• **Task brief**
An exact reproduction is needed of every line from the beginning of the data down to and including the line that contains "un cierre dramático.", minus the pictures.
****
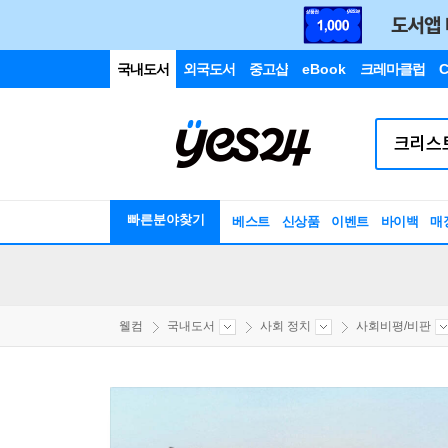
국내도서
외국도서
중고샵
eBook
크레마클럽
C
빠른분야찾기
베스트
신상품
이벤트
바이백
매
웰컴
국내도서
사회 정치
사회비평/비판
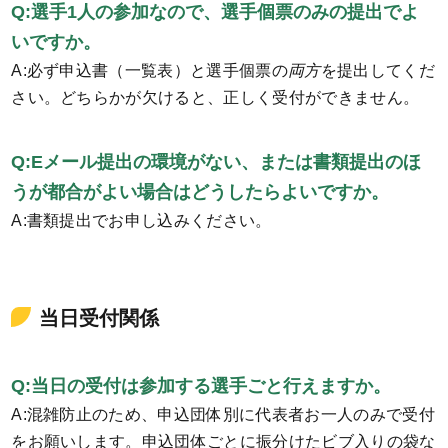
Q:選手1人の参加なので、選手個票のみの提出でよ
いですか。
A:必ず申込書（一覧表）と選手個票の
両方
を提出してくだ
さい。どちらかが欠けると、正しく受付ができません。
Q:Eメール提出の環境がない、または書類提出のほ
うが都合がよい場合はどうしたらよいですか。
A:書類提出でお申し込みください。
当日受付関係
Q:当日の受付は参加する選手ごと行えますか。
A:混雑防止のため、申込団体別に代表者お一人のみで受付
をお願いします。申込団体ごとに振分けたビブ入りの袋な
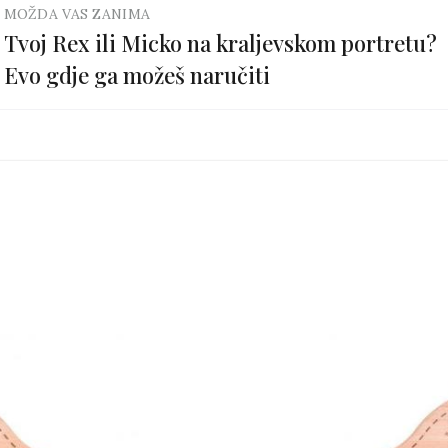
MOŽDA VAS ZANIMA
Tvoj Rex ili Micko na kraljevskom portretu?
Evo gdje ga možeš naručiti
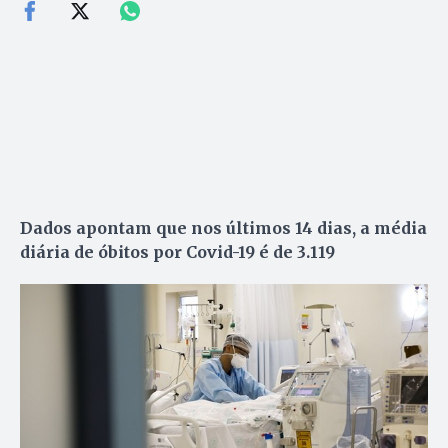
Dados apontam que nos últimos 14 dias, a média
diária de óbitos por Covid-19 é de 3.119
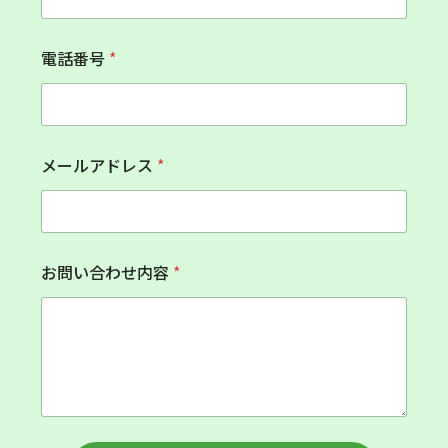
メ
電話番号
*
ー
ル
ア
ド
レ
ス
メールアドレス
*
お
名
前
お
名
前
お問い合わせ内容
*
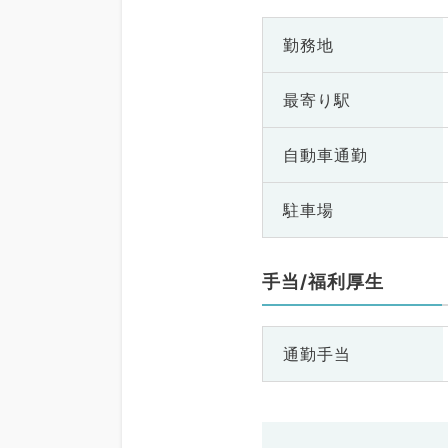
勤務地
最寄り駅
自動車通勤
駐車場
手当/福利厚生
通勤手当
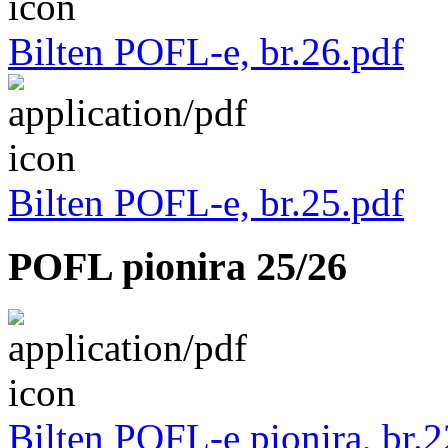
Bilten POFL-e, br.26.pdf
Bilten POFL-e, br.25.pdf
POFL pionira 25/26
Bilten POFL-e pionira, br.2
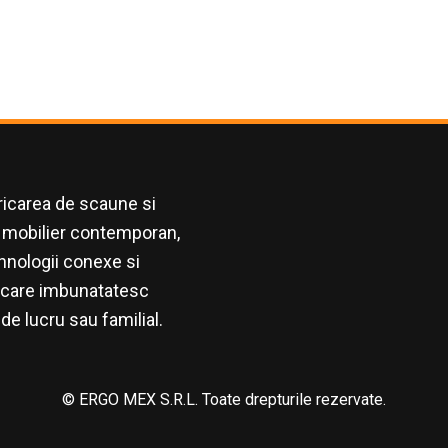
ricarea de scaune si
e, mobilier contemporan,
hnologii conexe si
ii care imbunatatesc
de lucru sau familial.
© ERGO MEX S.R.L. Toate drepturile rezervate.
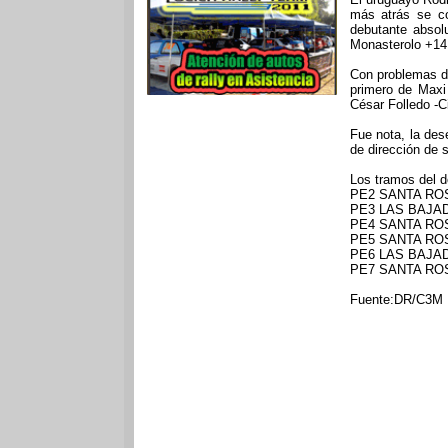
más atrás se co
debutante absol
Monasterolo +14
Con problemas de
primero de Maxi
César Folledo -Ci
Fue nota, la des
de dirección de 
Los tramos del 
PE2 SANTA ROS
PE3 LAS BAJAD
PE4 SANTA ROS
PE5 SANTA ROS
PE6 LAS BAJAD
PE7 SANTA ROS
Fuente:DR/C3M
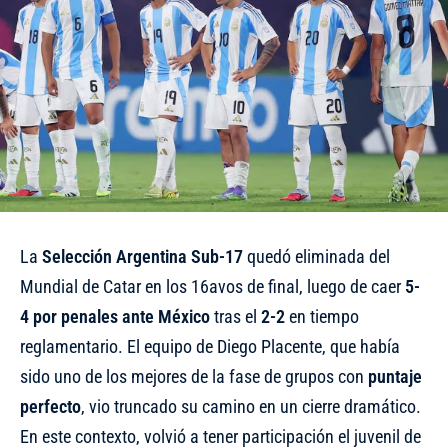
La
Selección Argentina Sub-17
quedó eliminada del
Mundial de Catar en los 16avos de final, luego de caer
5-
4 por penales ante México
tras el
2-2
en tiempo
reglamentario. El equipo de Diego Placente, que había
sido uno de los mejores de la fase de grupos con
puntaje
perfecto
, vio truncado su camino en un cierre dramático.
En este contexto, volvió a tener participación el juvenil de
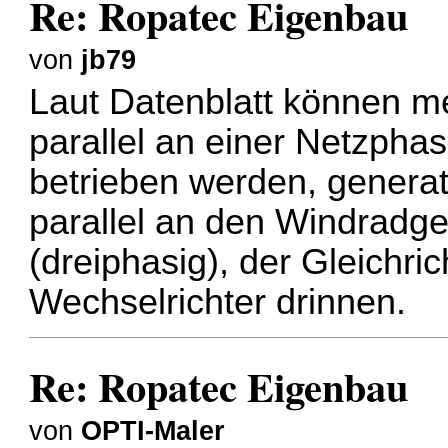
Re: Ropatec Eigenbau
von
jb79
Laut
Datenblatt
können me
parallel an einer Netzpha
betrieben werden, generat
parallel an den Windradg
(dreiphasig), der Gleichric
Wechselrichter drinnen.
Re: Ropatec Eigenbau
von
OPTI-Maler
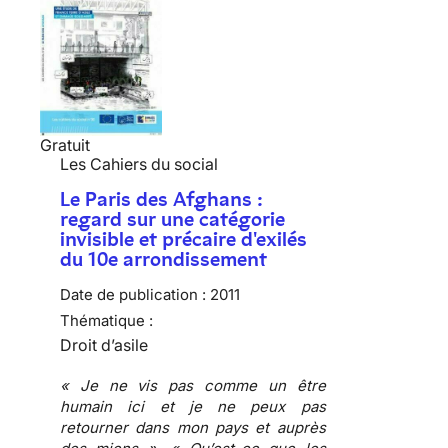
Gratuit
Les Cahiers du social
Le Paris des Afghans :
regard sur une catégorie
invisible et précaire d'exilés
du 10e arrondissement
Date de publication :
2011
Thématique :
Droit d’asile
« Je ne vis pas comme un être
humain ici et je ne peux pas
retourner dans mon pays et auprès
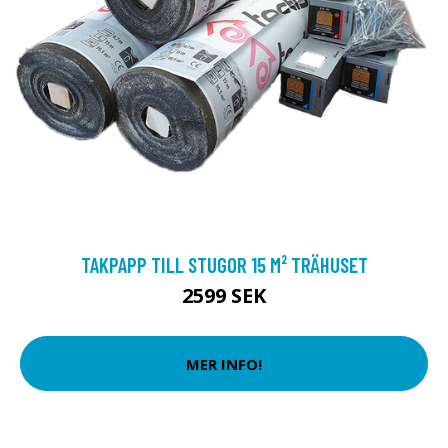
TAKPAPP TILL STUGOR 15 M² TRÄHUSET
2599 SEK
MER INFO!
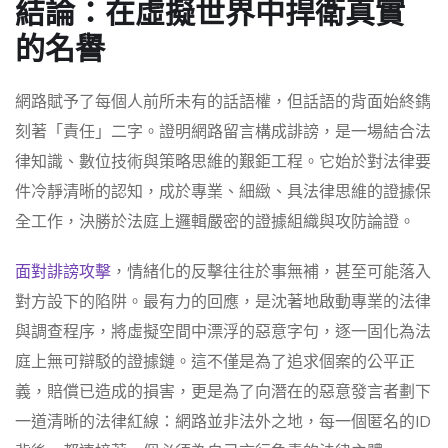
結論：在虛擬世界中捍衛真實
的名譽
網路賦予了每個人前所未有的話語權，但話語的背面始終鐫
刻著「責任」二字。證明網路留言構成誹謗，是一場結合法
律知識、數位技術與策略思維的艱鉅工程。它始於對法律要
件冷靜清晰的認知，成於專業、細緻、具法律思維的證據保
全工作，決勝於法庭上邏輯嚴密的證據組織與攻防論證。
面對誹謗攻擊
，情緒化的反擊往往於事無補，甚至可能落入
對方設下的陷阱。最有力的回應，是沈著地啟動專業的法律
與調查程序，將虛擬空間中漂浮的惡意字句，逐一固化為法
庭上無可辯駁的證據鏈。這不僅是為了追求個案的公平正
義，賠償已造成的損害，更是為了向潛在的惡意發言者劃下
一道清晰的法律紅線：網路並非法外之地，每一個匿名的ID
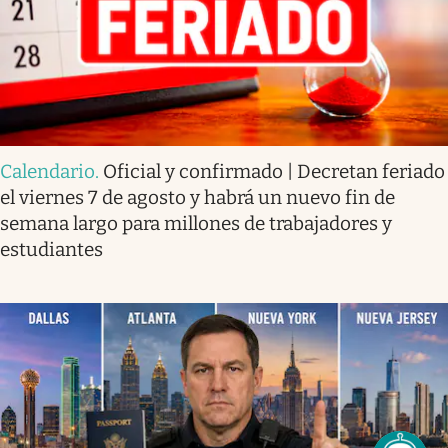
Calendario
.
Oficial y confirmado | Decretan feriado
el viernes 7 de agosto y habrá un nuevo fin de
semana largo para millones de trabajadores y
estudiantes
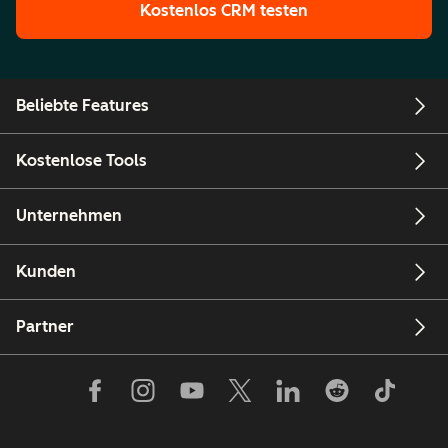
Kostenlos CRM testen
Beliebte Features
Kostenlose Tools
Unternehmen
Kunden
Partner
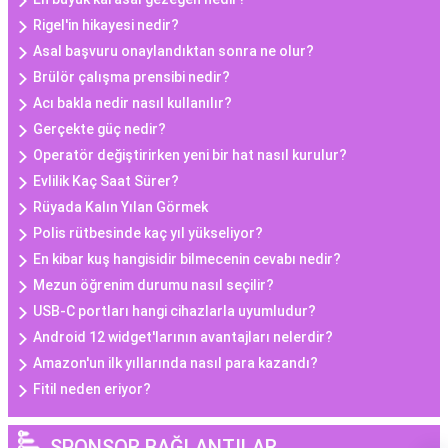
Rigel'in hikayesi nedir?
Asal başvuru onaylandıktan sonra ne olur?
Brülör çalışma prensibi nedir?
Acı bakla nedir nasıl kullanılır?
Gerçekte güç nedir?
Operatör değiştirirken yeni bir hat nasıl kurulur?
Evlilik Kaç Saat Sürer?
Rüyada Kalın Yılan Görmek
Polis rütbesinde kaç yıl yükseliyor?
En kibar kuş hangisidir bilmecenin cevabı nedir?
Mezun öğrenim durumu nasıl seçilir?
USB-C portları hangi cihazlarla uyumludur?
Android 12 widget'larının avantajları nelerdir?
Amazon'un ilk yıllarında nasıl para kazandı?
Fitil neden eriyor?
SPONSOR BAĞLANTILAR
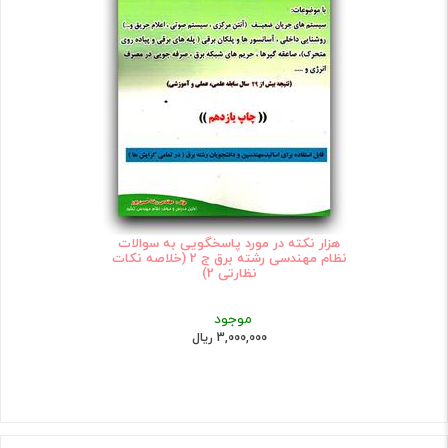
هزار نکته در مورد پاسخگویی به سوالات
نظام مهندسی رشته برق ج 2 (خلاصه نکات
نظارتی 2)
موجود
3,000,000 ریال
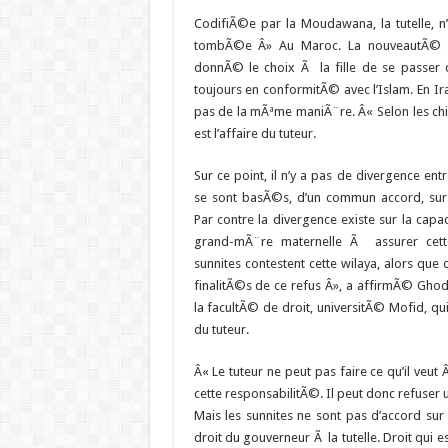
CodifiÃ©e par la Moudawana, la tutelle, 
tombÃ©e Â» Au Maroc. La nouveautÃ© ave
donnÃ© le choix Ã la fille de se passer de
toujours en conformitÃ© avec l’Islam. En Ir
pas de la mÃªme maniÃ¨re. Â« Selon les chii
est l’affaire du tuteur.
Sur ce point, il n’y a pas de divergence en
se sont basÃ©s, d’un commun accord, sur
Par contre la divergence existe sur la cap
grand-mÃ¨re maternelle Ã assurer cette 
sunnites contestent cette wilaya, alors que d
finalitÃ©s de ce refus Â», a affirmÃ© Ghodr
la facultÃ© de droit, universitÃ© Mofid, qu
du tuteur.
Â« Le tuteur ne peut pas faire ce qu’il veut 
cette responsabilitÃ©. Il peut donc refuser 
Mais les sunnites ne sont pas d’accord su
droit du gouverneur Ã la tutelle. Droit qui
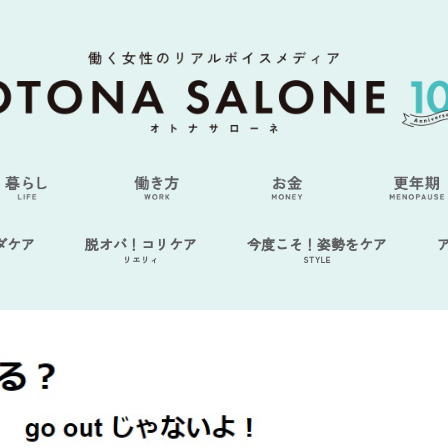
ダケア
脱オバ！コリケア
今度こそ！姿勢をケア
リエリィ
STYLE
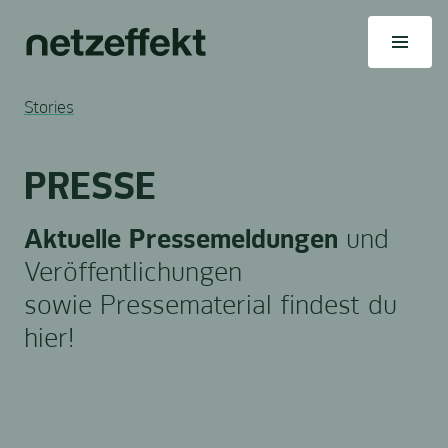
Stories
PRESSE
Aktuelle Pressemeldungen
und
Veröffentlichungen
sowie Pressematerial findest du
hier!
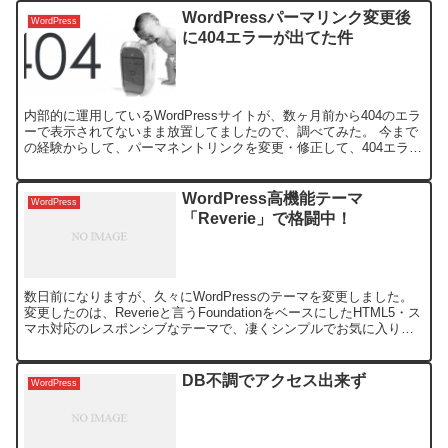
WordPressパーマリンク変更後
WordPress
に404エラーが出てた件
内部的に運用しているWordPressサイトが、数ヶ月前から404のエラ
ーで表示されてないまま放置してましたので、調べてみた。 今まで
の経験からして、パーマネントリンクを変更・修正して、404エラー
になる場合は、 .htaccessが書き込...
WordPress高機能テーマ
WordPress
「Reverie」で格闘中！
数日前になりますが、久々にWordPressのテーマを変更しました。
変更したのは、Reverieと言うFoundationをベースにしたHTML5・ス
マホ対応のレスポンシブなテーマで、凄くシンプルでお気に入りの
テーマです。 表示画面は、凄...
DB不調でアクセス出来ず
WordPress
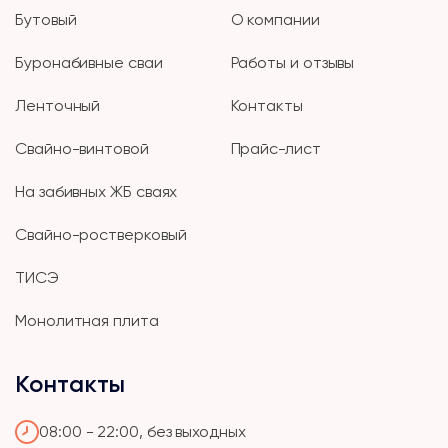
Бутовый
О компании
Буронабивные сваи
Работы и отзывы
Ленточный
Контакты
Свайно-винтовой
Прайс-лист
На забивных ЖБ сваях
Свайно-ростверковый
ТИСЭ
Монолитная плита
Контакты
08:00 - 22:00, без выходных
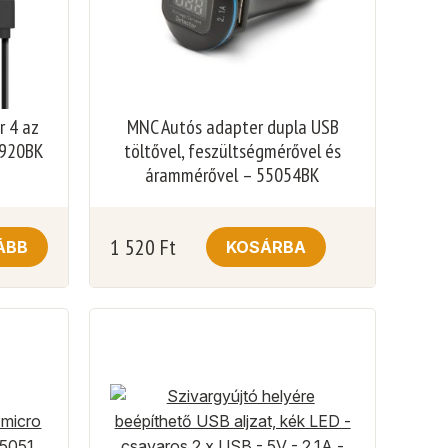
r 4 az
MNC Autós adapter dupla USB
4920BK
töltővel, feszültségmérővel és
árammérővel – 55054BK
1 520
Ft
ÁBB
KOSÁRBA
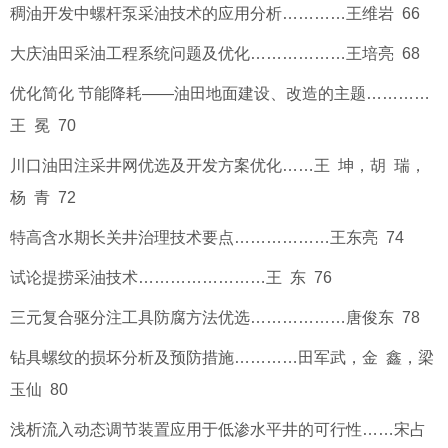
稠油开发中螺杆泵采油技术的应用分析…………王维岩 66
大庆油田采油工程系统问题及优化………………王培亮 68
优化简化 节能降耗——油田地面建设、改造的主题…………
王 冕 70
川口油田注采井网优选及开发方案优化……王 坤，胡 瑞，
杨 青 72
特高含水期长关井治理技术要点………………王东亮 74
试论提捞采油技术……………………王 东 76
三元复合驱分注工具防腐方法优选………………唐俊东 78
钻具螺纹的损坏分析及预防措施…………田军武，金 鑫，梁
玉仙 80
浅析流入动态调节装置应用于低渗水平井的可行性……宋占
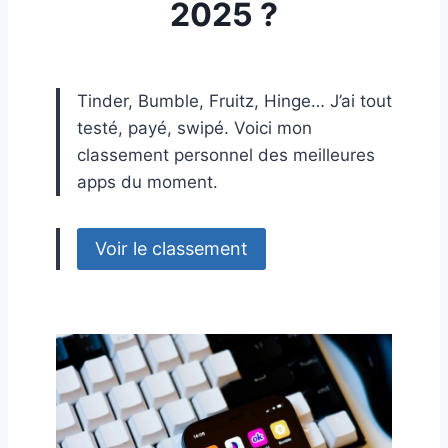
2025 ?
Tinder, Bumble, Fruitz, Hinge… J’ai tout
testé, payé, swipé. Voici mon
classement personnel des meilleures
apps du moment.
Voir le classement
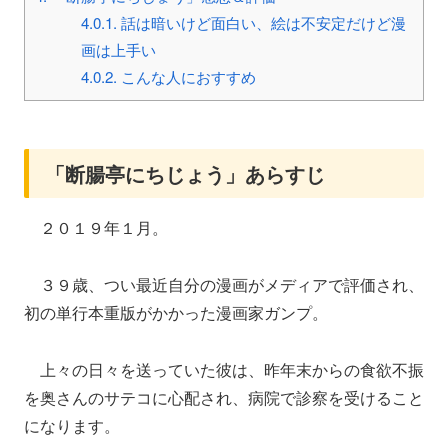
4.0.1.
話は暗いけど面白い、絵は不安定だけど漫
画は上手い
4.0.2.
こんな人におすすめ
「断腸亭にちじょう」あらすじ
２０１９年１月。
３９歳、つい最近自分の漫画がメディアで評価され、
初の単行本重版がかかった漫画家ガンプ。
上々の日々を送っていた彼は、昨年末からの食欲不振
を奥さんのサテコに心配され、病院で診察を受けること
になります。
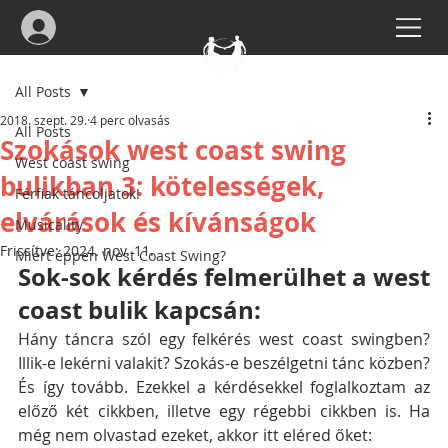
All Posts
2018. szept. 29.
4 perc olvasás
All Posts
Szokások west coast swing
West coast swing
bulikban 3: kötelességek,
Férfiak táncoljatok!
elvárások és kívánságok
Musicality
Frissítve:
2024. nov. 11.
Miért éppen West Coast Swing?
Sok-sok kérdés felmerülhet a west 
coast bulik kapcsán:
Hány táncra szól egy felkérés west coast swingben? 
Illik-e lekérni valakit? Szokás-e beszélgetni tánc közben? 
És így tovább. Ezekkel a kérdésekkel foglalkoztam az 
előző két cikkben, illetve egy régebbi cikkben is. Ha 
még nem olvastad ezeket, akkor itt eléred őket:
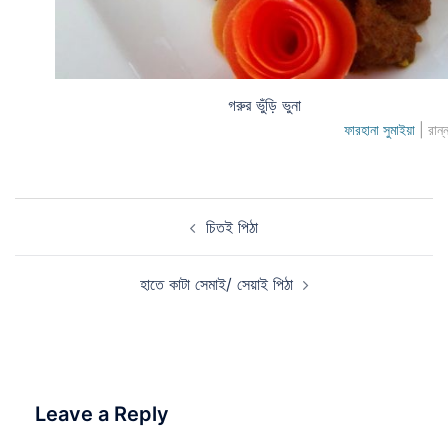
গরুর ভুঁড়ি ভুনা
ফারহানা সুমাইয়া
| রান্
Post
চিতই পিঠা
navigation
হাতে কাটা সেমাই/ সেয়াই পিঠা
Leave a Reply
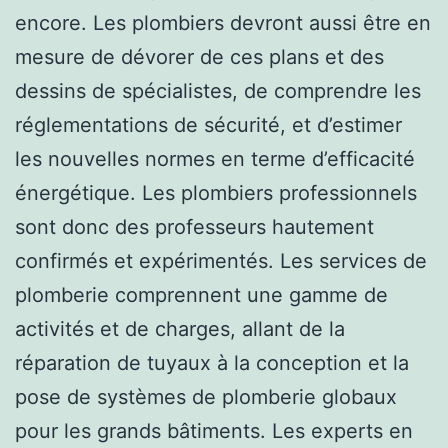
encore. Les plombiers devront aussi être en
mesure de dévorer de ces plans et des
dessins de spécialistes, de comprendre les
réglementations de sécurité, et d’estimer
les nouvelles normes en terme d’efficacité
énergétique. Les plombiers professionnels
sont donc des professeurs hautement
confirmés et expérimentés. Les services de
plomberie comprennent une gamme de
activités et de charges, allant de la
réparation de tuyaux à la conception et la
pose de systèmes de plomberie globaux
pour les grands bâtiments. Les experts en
****
• **Solution to this exercise**
국내도서
외국도서
중고샵
eBook
크레마클럽
C
빠른분야찾기
베스트
신상품
이벤트
바이백
매
웰컴
국내도서
사회 정치
사회비평/비판
Q:選手1人の参加なので、選手個票のみの提出でよ
いですか。
A:必ず申込書（一覧表）と選手個票の
両方
を提出してくだ
さい。どちらかが欠けると、正しく受付ができません。
Q:Eメール提出の環境がない、または書類提出のほ
うが都合がよい場合はどうしたらよいですか。
A:書類提出でお申し込みください。
当日受付関係
Q:当日の受付は参加する選手ごと行えますか。
A:混雑防止のため、申込団体別に代表者お一人のみで受付
をお願いします。申込団体ごとに振分けたビブ入りの袋な
MOŽDA VAS ZANIMA
Tvoj Rex ili Micko na kraljevskom portretu?
Evo gdje ga možeš naručiti
Dados apontam que nos últimos 14 dias, a média
diária de óbitos por Covid-19 é de 3.119
メ
電話番号
*
ー
ル
ア
ド
レ
ス
メールアドレス
*
お
名
前
お
名
前
お問い合わせ内容
*
勤務地
最寄り駅
自動車通勤
駐車場
手当/福利厚生
通勤手当
Bilten POFL-e, br.26.pdf
Bilten POFL-e, br.25.pdf
POFL pionira 25/26
Bilten POFL-e pionira, br.2
ricarea de scaune si
e, mobilier contemporan,
hnologii conexe si
ii care imbunatatesc
de lucru sau familial.
© ERGO MEX S.R.L. Toate drepturile rezervate.
más atrás se co
debutante absol
Monasterolo +14
Con problemas de
primero de Maxi
César Folledo -Ci
Fue nota, la des
de dirección de 
Los tramos del 
PE2 SANTA ROS
PE3 LAS BAJAD
PE4 SANTA ROS
PE5 SANTA ROS
PE6 LAS BAJAD
PE7 SANTA ROS
Fuente:DR/C3M
La
Selección Argentina Sub-17
quedó eliminada del
Mundial de Catar en los 16avos de final, luego de caer
5-
4 por penales ante México
tras el
2-2
en tiempo
reglamentario. El equipo de Diego Placente, que había
sido uno de los mejores de la fase de grupos con
puntaje
perfecto
, vio truncado su camino en un cierre dramático.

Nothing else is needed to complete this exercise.